-- Data provided --
**********
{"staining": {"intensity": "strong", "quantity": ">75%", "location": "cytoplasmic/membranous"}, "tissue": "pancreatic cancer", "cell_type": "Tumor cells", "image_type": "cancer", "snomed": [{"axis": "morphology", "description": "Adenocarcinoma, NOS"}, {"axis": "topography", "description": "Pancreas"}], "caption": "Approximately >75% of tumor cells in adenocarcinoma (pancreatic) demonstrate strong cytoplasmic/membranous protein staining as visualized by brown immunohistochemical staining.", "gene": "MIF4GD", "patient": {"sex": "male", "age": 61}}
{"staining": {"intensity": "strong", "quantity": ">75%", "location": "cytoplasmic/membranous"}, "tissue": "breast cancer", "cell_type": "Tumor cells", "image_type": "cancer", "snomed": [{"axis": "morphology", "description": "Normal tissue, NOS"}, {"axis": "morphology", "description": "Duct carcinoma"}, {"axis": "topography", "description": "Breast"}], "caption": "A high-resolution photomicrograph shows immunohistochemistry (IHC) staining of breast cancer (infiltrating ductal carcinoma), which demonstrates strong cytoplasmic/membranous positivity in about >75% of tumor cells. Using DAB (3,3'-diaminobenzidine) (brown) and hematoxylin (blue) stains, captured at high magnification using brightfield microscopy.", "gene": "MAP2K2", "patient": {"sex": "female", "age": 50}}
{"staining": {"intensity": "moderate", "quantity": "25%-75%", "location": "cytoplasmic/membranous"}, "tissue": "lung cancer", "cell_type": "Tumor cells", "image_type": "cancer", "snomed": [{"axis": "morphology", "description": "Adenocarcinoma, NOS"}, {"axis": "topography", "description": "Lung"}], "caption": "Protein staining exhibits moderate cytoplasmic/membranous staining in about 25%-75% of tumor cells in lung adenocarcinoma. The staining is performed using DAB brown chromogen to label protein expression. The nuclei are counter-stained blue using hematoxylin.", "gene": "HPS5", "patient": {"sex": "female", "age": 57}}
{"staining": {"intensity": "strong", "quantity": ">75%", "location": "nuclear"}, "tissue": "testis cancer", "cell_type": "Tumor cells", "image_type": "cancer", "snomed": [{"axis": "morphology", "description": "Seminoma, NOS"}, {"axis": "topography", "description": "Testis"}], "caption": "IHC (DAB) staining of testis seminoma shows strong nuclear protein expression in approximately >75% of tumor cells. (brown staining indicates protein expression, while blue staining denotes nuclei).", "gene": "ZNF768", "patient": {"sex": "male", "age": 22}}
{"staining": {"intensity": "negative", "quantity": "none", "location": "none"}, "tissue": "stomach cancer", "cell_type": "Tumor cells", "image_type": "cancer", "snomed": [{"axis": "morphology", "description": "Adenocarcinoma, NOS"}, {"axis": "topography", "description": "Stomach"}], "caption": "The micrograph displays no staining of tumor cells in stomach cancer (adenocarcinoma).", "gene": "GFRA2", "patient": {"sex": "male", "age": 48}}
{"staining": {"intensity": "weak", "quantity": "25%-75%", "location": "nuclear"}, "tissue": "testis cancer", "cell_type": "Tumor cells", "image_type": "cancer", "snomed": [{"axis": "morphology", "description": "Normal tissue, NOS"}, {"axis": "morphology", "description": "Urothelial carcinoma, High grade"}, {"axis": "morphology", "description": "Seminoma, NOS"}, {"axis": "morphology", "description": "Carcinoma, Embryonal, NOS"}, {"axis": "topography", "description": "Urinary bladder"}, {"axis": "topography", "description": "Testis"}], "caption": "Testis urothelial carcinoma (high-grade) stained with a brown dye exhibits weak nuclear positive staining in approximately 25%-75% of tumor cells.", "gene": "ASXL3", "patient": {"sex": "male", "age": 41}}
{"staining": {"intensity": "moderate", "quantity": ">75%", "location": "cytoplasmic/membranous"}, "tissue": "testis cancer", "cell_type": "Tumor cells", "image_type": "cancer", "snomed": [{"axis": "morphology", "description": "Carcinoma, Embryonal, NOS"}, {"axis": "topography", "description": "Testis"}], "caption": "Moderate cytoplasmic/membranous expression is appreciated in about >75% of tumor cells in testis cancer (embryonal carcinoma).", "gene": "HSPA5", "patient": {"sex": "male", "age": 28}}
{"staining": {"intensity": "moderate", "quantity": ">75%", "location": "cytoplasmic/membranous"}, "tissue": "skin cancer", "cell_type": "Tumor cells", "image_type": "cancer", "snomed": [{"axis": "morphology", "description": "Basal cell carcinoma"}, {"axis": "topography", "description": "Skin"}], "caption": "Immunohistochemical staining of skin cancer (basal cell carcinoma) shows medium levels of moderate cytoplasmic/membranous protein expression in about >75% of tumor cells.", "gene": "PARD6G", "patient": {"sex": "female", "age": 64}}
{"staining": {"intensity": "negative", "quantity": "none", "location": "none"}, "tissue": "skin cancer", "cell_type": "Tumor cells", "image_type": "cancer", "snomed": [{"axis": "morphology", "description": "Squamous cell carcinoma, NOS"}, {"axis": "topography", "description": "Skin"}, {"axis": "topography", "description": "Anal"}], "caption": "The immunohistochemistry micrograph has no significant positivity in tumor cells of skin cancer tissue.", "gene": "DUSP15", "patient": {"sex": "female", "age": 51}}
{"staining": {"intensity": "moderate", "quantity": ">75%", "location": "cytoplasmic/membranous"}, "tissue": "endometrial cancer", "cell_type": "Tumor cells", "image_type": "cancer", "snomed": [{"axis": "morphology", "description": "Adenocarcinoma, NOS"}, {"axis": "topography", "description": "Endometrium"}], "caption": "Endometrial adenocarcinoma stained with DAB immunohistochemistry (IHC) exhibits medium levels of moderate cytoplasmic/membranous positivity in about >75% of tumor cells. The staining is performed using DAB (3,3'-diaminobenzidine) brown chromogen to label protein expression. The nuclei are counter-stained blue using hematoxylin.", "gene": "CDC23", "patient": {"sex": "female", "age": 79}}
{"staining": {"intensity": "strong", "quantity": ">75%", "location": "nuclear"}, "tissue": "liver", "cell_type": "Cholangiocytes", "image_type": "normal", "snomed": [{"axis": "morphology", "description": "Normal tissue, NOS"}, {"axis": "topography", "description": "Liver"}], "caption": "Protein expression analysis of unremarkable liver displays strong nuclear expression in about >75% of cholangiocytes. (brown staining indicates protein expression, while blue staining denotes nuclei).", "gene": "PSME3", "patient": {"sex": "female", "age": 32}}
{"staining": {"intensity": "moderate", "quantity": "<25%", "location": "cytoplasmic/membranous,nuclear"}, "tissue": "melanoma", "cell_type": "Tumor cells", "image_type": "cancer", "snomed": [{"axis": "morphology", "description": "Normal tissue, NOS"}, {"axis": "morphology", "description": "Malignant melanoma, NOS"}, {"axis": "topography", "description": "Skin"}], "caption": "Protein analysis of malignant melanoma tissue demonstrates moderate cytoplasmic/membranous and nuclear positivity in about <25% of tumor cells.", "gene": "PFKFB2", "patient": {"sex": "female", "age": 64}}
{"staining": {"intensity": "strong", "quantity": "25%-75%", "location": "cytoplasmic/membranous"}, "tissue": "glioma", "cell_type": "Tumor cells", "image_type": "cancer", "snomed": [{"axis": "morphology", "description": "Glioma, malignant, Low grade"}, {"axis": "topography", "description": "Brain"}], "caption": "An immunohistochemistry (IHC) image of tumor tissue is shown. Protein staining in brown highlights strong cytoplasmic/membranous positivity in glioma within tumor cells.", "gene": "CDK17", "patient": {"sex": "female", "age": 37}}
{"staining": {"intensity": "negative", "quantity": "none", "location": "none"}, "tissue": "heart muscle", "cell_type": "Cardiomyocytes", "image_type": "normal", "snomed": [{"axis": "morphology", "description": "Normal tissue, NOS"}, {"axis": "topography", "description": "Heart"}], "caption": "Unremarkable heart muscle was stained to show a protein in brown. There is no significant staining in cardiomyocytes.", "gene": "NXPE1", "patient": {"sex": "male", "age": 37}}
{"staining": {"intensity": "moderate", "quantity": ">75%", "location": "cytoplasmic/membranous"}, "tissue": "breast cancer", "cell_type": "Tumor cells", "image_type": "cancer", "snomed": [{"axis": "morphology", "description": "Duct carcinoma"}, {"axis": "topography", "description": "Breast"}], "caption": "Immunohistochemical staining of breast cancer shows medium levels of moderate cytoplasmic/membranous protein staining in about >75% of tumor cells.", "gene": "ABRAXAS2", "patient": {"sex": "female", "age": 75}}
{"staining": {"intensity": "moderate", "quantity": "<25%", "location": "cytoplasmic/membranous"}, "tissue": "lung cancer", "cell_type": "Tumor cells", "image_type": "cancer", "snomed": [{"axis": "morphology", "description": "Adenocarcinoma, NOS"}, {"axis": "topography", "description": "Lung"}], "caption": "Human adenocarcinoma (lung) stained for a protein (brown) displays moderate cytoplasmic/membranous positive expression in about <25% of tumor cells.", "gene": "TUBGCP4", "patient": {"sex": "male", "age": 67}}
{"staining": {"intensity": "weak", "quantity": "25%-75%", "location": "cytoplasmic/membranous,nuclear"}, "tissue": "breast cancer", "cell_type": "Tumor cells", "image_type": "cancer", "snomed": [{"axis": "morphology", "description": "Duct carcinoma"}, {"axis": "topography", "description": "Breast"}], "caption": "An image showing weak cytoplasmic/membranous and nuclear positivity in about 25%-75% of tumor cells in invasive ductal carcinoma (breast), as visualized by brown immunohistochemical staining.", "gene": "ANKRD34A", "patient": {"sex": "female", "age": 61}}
**********
-- Exercise --
Please transcribe only the lines in the records above running from the line that has "adenocarcinoma stained with" through the line that has "expression analysis of", both included, exactly as they appear.

-- Response area --
{"staining": {"intensity": "moderate", "quantity": ">75%", "location": "cytoplasmic/membranous"}, "tissue": "endometrial cancer", "cell_type": "Tumor cells", "image_type": "cancer", "snomed": [{"axis": "morphology", "description": "Adenocarcinoma, NOS"}, {"axis": "topography", "description": "Endometrium"}], "caption": "Endometrial adenocarcinoma stained with DAB immunohistochemistry (IHC) exhibits medium levels of moderate cytoplasmic/membranous positivity in about >75% of tumor cells. The staining is performed using DAB (3,3'-diaminobenzidine) brown chromogen to label protein expression. The nuclei are counter-stained blue using hematoxylin.", "gene": "CDC23", "patient": {"sex": "female", "age": 79}}
{"staining": {"intensity": "strong", "quantity": ">75%", "location": "nuclear"}, "tissue": "liver", "cell_type": "Cholangiocytes", "image_type": "normal", "snomed": [{"axis": "morphology", "description": "Normal tissue, NOS"}, {"axis": "topography", "description": "Liver"}], "caption": "Protein expression analysis of unremarkable liver displays strong nuclear expression in about >75% of cholangiocytes. (brown staining indicates protein expression, while blue staining denotes nuclei).", "gene": "PSME3", "patient": {"sex": "female", "age": 32}}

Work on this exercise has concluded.